== Brief ==
Quote every line of text read from the items below, word for word and in order. Leave the pictures out of your answer.

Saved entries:
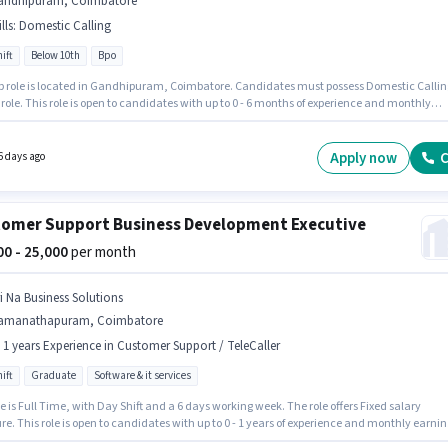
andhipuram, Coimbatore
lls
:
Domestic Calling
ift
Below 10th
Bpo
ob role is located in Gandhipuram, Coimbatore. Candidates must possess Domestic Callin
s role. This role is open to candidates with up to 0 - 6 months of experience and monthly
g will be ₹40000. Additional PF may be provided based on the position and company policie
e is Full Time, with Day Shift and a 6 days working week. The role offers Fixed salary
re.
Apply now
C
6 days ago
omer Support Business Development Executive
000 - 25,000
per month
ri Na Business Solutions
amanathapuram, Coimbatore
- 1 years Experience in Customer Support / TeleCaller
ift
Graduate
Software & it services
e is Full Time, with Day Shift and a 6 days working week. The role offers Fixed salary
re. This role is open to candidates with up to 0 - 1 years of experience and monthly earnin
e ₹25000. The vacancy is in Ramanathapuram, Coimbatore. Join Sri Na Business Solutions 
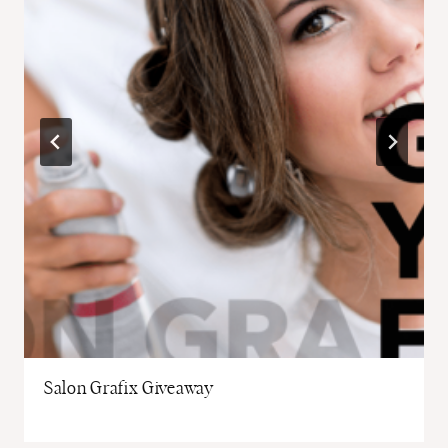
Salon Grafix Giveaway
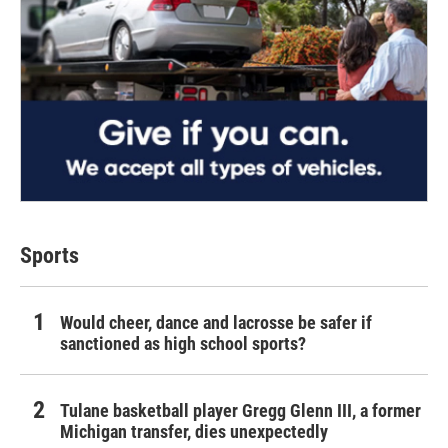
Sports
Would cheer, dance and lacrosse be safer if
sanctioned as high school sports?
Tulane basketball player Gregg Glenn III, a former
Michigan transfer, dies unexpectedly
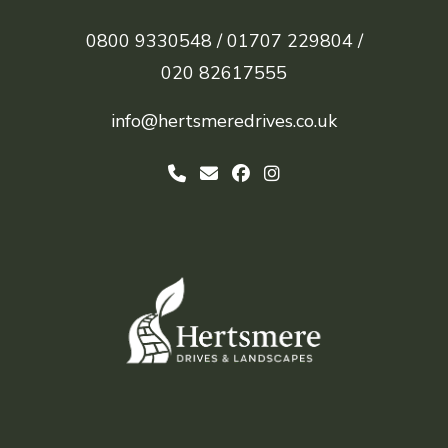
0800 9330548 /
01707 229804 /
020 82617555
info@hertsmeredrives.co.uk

== Solution for this problem ==
andhipuram, Coimbatore
lls
:
Domestic Calling
ift
Below 10th
Bpo
ob role is located in Gandhipuram, Coimbatore. Candidates must possess Domestic Callin
s role. This role is open to candidates with up to 0 - 6 months of experience and monthly
g will be ₹40000. Additional PF may be provided based on the position and company policie
e is Full Time, with Day Shift and a 6 days working week. The role offers Fixed salary
re.
Apply now
C
6 days ago
omer Support Business Development Executive
000 - 25,000
per month
ri Na Business Solutions
amanathapuram, Coimbatore
- 1 years Experience in Customer Support / TeleCaller
ift
Graduate
Software & it services
e is Full Time, with Day Shift and a 6 days working week. The role offers Fixed salary
re. This role is open to candidates with up to 0 - 1 years of experience and monthly earnin
e ₹25000. The vacancy is in Ramanathapuram, Coimbatore. Join Sri Na Business Solutions 
Salon Grafix Giveaway
Sports
Would cheer, dance and lacrosse be safer if
sanctioned as high school sports?
Tulane basketball player Gregg Glenn III, a former
Michigan transfer, dies unexpectedly
0800 9330548 /
01707 229804 /
020 82617555
info@hertsmeredrives.co.uk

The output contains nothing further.